Data shown >>

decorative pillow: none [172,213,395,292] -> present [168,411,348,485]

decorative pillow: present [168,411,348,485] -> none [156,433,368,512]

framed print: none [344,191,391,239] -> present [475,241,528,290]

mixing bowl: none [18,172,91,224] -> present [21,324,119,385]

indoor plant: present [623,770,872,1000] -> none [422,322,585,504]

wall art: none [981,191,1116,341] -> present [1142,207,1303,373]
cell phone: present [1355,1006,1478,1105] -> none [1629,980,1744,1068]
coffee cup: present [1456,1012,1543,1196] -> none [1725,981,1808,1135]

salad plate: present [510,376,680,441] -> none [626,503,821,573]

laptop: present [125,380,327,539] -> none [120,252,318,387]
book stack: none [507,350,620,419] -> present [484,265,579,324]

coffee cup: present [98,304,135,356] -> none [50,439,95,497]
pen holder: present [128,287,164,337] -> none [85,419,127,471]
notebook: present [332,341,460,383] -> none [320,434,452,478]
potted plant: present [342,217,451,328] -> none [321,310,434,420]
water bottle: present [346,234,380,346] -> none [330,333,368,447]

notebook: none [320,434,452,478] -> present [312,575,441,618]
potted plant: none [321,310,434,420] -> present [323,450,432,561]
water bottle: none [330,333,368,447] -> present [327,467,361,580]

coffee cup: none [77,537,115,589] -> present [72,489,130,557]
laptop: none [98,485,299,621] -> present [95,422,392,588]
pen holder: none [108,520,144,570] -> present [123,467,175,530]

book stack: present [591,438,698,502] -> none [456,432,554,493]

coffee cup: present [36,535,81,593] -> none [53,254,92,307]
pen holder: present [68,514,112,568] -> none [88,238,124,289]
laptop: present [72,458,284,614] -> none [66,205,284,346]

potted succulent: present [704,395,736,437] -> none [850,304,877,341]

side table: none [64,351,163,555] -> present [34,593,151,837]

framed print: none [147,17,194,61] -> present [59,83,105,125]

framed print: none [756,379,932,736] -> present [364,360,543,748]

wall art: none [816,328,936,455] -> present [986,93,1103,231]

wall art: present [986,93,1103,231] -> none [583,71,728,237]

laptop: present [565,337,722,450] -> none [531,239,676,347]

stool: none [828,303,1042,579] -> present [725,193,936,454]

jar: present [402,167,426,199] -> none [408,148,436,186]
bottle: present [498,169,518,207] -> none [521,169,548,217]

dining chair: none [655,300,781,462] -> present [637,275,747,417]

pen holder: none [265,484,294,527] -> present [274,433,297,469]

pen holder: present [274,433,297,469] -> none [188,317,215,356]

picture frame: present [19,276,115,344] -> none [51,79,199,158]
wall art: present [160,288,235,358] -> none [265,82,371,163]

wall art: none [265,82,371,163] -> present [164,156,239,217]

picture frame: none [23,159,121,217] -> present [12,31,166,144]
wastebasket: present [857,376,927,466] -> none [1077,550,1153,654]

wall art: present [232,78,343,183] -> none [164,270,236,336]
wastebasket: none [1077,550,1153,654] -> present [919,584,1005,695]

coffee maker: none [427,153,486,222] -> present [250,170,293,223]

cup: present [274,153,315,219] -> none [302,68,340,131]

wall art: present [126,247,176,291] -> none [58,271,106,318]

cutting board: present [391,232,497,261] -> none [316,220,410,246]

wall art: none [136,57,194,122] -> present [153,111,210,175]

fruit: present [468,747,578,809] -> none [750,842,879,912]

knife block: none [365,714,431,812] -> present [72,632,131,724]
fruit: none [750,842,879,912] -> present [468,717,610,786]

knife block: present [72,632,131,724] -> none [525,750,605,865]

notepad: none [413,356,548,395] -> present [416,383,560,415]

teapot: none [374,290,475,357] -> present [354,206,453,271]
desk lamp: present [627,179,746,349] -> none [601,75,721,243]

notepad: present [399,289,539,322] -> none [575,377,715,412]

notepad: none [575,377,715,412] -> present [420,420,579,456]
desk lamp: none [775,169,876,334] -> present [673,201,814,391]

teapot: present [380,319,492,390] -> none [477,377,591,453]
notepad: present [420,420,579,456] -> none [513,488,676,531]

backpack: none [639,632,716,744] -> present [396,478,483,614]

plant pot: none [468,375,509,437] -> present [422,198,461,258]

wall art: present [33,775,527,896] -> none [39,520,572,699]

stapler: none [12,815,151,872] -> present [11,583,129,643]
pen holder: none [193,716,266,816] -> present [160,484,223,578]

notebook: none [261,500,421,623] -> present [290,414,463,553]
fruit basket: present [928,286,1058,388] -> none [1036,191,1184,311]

Directive >>
In the listing above, find the line with "cell phone: present" and the line with "salad plate: present", then reproduce both and every line between them exactly.

Answer below >>
cell phone: present [1355,1006,1478,1105] -> none [1629,980,1744,1068]
coffee cup: present [1456,1012,1543,1196] -> none [1725,981,1808,1135]

salad plate: present [510,376,680,441] -> none [626,503,821,573]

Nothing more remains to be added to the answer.